You can use masago with a number of dishes in various ways. The followings are some tips for adding masago to your food. In fact, the use of these crunchy and tangy fish eggs is only limited by your imagination. So, just be creative!
On Sushi Rolls
The most popular use of masago is sushi roll toppings. Usually the yellow or orange color masago is used in a sushi roll. However, if you are preparing the rolls for yourself or your family, you can look for other colors like green or black, as you like.
Make a Masago Sauce
Instead of using masago on your sushi rolls, you can prepare masago sauce. It is easy and simple to make and will add a spicy and creamy flavor to your rolls or spaghetti. Mix some mayonnaise, powdered spices like garlic and lime juice. Add a generous amount of masago to the mixture and stir to mix well. Your masago sauce is ready. You can use it for a dip or sprinkle on your spaghetti and other dishes.
Add to the Fillings of the Rolls
You can add extra flavor and texture to the rolls by adding masago to the fillings inside the rolls as well.
Garnish Your Dish With Masago
Masago comes in different colors such as yellow, orange, red, green, and even black. Adding masago to your dishes like spaghetti or others will enhance its look with the vibrant color.
IS MASAGO SAFE TO EAT?
Masago is generally safe for most people. However, if you have seafood allergy or any other medical condition that requires you to avoid sodium, you are better advised to avoid masago, as it contains a high level of sodium. Always make sure to consult your doctor or medical professional before making any changes to your lifestyle or diet.
HEALTH RISKS OF MASAGO
Consuming masago brings numerous health benefits. However, there are also some potential downsides as explained below.
1. High Sodium Cotent
Like other sea fish, masago contains a high level of sodium. Moreover, during processing, salt-containing ingredients such as soy sauce is added to masago. As a result, the final product is relatively high in sodium content.

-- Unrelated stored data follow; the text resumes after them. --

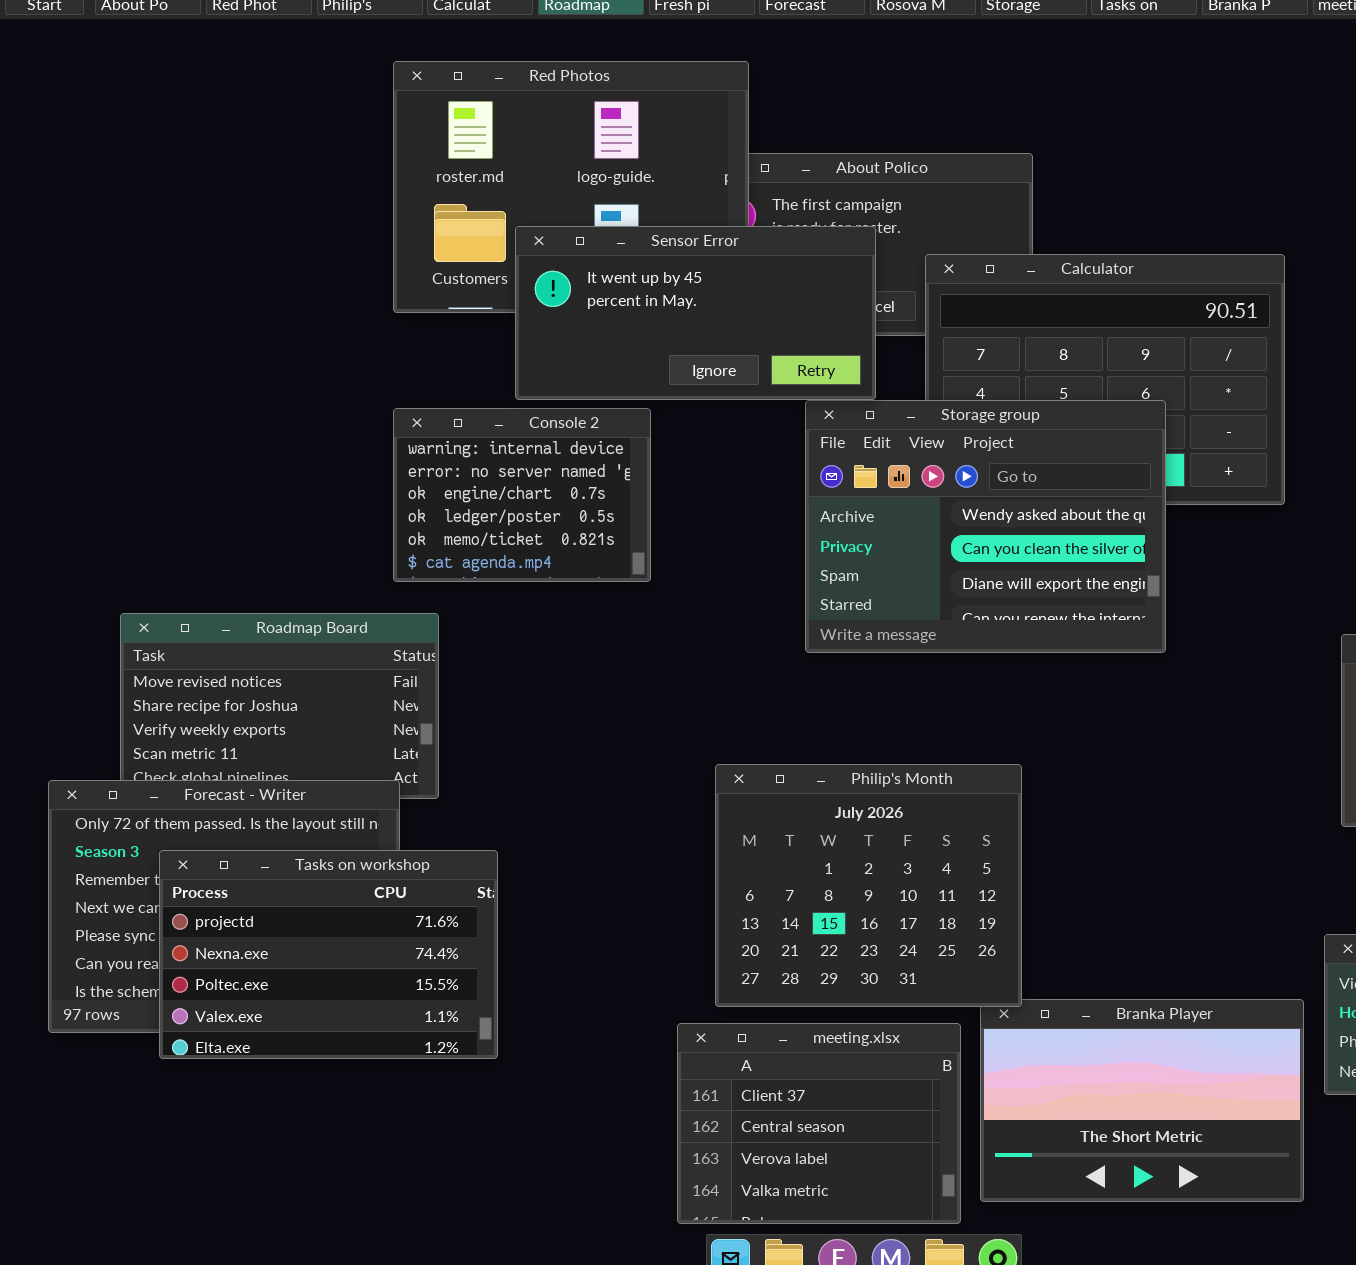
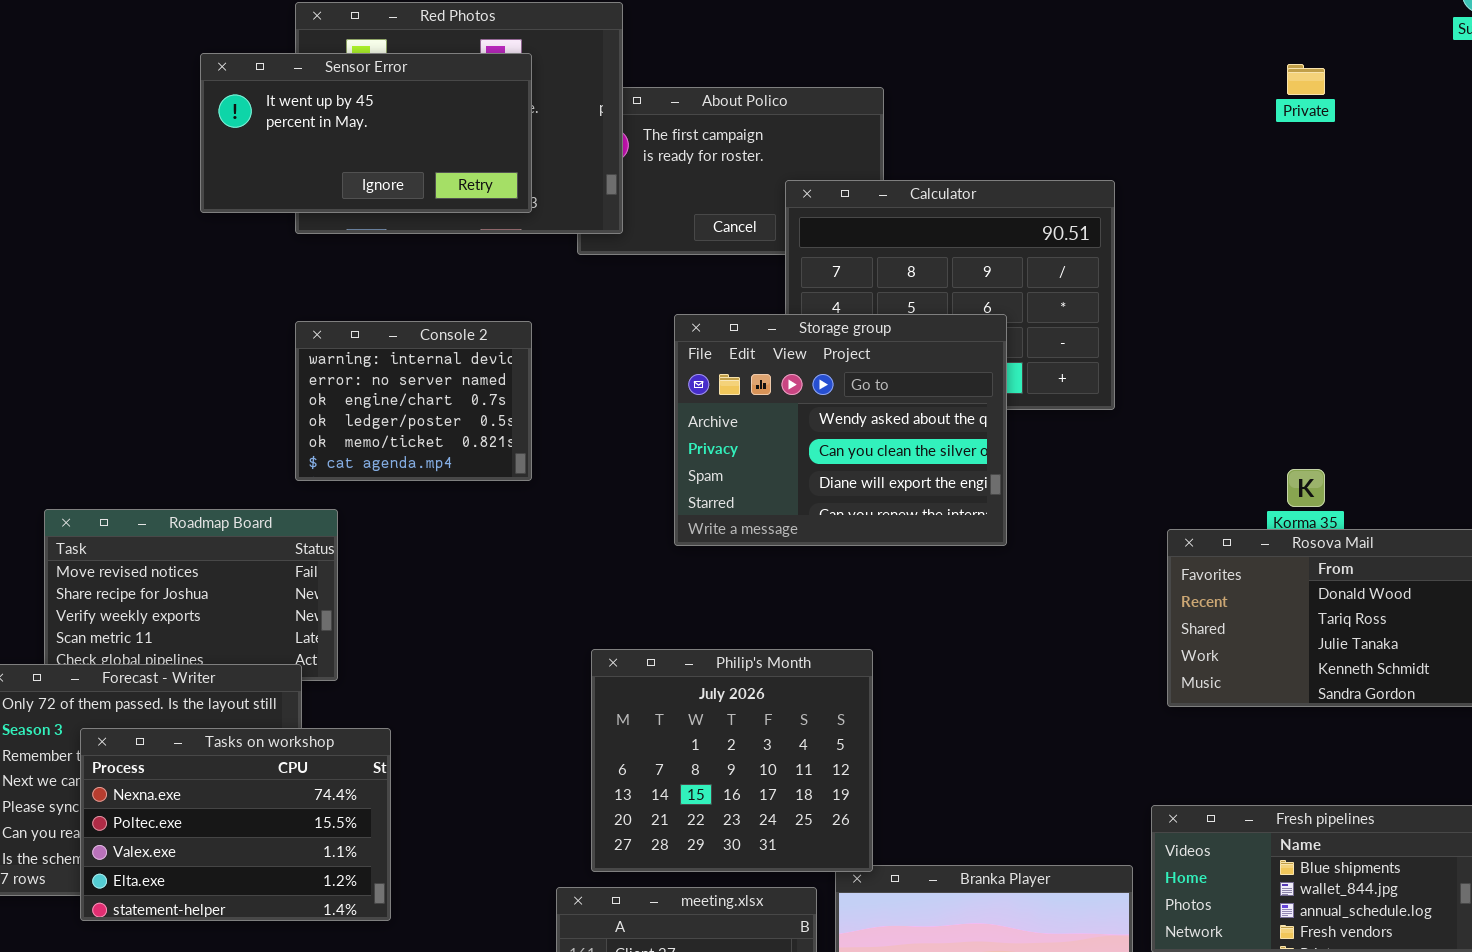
Sensor Error: [515,226,876,400] -> [200,53,532,213], moved
Tasks on workshop: [159,850,498,1059] -> [80,728,391,921], scrolled down 1 row

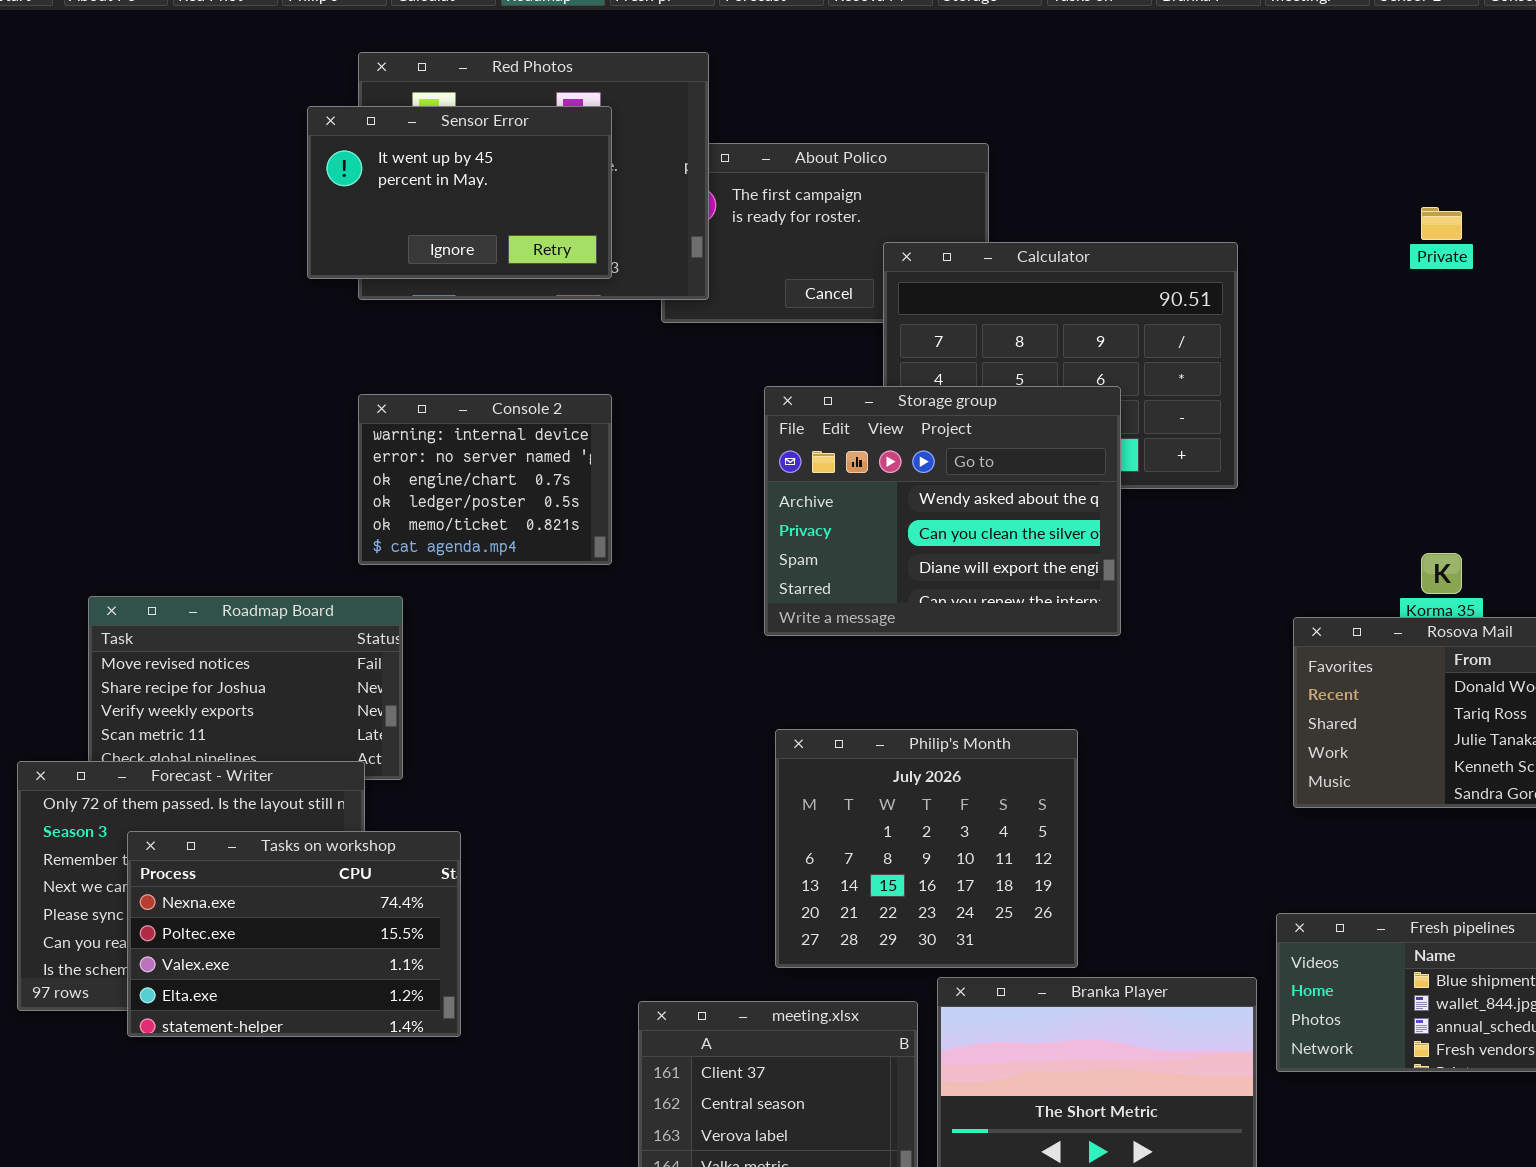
Sensor Error: [200,53,532,213] -> [307,106,612,279], resized
Private: [1287,64,1325,95] -> [1421,207,1462,240], moved
Philip's Month: [591,649,873,872] -> [775,729,1078,968], moved

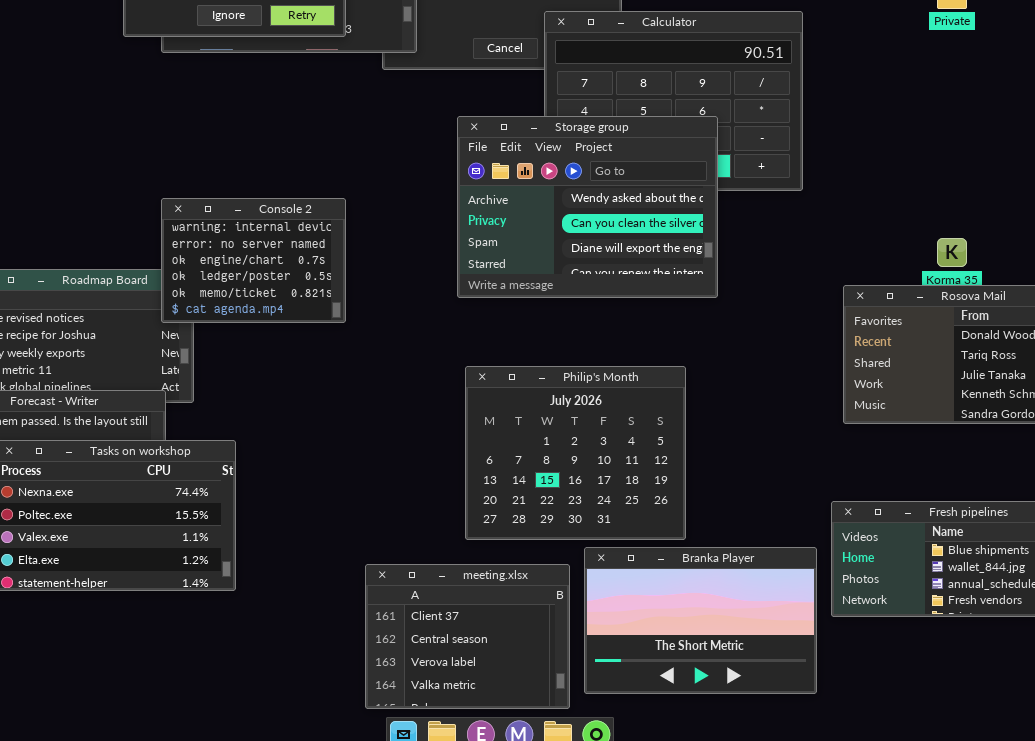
Console 2: [358,394,612,565] -> [161,198,346,323], moved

If you have any medical condition that requires maintaining low sodium intake, like high blood pressure or chronic kidney disease, you should avoid taking too much masago.
2. Risk of Allergic Reaction
Vitellogenin is a protein present in fish roe. Research has demonstrated that it is a potential allergen. People with an allergy to fish and shellfish should avoid masago as it can induce allergic reactions causing rashes, troubled breathing, and hypotension.
3. Combination of Harmful Ingredients
Commercial preparation of masago may contain a high level of monosodium glutamate (tasting salt) or corn syrup. They also contain preservatives to prevent the growth of micro-organisms and increase the product shelf life.
Corn syrup can induce metabolic disorder and reduces dopamine release if consumed regularly. Tasting salt (monosodium glutamate), on the other hand, can cause headache in some people.
Masago is the mass of raw eggs of the Capelin fish which are collected directly from the female Capelin before they get a chance to spawn. The most common colors of the masago are bright yellow and vibrant orange. Other colors like red, green and black are also added to masago generally.
Masago are loaded with nutrients such as high-quality protein, selenium, omega-3 fatty acids and so on, providing great nutritional benefits. You can use masago with a variety of dishes like for sushi rolls or even making masago sauce. The use of masago is just limited by your imagination. However, if you are allergic to seafood or salt-sensitive, do avoid masago. Always consult your health care professional or doctor before making changes to your diet.